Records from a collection
══════════════════════════════

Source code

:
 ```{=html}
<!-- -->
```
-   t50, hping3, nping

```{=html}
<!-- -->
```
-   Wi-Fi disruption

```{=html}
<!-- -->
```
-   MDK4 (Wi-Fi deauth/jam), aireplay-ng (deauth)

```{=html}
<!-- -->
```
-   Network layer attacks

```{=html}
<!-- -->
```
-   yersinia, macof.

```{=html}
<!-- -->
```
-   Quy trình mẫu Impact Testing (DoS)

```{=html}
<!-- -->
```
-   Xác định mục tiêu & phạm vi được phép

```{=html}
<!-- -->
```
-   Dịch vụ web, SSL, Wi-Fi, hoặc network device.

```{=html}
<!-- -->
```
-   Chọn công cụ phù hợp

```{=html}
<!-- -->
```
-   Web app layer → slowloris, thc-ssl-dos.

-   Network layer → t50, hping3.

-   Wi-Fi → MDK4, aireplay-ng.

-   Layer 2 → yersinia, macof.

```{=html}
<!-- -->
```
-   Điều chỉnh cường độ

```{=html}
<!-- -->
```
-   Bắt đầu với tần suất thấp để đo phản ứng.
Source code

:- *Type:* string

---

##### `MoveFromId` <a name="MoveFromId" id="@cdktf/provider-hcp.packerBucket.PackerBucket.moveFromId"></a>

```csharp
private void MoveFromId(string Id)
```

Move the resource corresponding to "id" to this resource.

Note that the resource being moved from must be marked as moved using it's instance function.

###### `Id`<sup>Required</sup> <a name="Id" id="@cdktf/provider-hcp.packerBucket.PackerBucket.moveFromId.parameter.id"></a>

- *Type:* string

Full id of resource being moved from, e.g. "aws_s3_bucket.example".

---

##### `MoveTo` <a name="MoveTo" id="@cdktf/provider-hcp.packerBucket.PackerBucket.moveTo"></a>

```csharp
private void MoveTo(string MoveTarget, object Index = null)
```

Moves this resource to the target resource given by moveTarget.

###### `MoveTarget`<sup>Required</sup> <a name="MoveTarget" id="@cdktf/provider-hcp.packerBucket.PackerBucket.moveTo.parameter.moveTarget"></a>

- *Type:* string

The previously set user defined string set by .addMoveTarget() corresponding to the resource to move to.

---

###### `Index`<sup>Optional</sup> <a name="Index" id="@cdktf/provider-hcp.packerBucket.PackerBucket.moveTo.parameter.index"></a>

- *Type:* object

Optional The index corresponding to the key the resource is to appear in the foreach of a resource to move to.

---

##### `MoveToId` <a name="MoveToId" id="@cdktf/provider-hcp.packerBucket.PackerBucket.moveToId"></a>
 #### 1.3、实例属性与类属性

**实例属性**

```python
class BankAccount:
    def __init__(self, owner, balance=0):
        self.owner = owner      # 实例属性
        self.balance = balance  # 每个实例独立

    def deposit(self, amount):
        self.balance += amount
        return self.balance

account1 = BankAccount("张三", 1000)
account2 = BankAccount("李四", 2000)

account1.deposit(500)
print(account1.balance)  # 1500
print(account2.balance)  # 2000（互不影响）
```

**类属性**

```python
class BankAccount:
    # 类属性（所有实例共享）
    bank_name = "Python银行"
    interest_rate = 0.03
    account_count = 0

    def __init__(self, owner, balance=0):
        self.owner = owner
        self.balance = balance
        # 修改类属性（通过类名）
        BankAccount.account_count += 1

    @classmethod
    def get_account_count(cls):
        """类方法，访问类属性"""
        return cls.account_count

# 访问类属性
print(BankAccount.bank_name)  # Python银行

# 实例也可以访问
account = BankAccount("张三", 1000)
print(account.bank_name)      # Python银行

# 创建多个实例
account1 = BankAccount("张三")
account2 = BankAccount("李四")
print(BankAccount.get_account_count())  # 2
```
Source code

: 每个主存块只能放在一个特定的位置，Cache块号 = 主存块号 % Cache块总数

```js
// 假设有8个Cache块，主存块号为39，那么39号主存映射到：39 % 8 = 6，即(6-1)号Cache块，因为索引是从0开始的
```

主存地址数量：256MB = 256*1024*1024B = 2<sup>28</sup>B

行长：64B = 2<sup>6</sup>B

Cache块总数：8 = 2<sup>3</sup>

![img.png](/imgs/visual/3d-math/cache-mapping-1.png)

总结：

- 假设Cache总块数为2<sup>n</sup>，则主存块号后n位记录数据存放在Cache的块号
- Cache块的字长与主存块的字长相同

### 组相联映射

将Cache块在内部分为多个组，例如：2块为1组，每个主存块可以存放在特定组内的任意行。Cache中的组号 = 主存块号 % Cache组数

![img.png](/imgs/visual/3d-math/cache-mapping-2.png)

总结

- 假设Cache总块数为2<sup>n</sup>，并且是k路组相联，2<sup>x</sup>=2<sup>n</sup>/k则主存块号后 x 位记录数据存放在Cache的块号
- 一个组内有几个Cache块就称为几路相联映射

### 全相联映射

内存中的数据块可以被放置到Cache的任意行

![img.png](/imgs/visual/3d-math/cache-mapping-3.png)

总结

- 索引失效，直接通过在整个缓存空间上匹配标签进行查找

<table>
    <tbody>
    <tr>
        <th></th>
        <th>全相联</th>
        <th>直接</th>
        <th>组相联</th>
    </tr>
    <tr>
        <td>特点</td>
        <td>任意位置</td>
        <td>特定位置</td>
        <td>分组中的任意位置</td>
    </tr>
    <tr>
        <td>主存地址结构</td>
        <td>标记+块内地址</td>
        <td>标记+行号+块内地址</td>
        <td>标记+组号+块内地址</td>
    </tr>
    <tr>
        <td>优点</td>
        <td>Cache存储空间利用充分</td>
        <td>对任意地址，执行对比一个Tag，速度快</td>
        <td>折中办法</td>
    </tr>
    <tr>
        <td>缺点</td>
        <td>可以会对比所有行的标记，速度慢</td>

══════════════════════════════

## ABOUT THIS EXERCISE
Set down exactly the lines that begin the records and continue through the line bearing "Note that the"; include both ends.

## THE COMPLETED TASK
Source code

:
 ```{=html}
<!-- -->
```
-   t50, hping3, nping

```{=html}
<!-- -->
```
-   Wi-Fi disruption

```{=html}
<!-- -->
```
-   MDK4 (Wi-Fi deauth/jam), aireplay-ng (deauth)

```{=html}
<!-- -->
```
-   Network layer attacks

```{=html}
<!-- -->
```
-   yersinia, macof.

```{=html}
<!-- -->
```
-   Quy trình mẫu Impact Testing (DoS)

```{=html}
<!-- -->
```
-   Xác định mục tiêu & phạm vi được phép

```{=html}
<!-- -->
```
-   Dịch vụ web, SSL, Wi-Fi, hoặc network device.

```{=html}
<!-- -->
```
-   Chọn công cụ phù hợp

```{=html}
<!-- -->
```
-   Web app layer → slowloris, thc-ssl-dos.

-   Network layer → t50, hping3.

-   Wi-Fi → MDK4, aireplay-ng.

-   Layer 2 → yersinia, macof.

```{=html}
<!-- -->
```
-   Điều chỉnh cường độ

```{=html}
<!-- -->
```
-   Bắt đầu với tần suất thấp để đo phản ứng.
Source code

:- *Type:* string

---

##### `MoveFromId` <a name="MoveFromId" id="@cdktf/provider-hcp.packerBucket.PackerBucket.moveFromId"></a>

```csharp
private void MoveFromId(string Id)
```

Move the resource corresponding to "id" to this resource.

Note that the resource being moved from must be marked as moved using it's instance function.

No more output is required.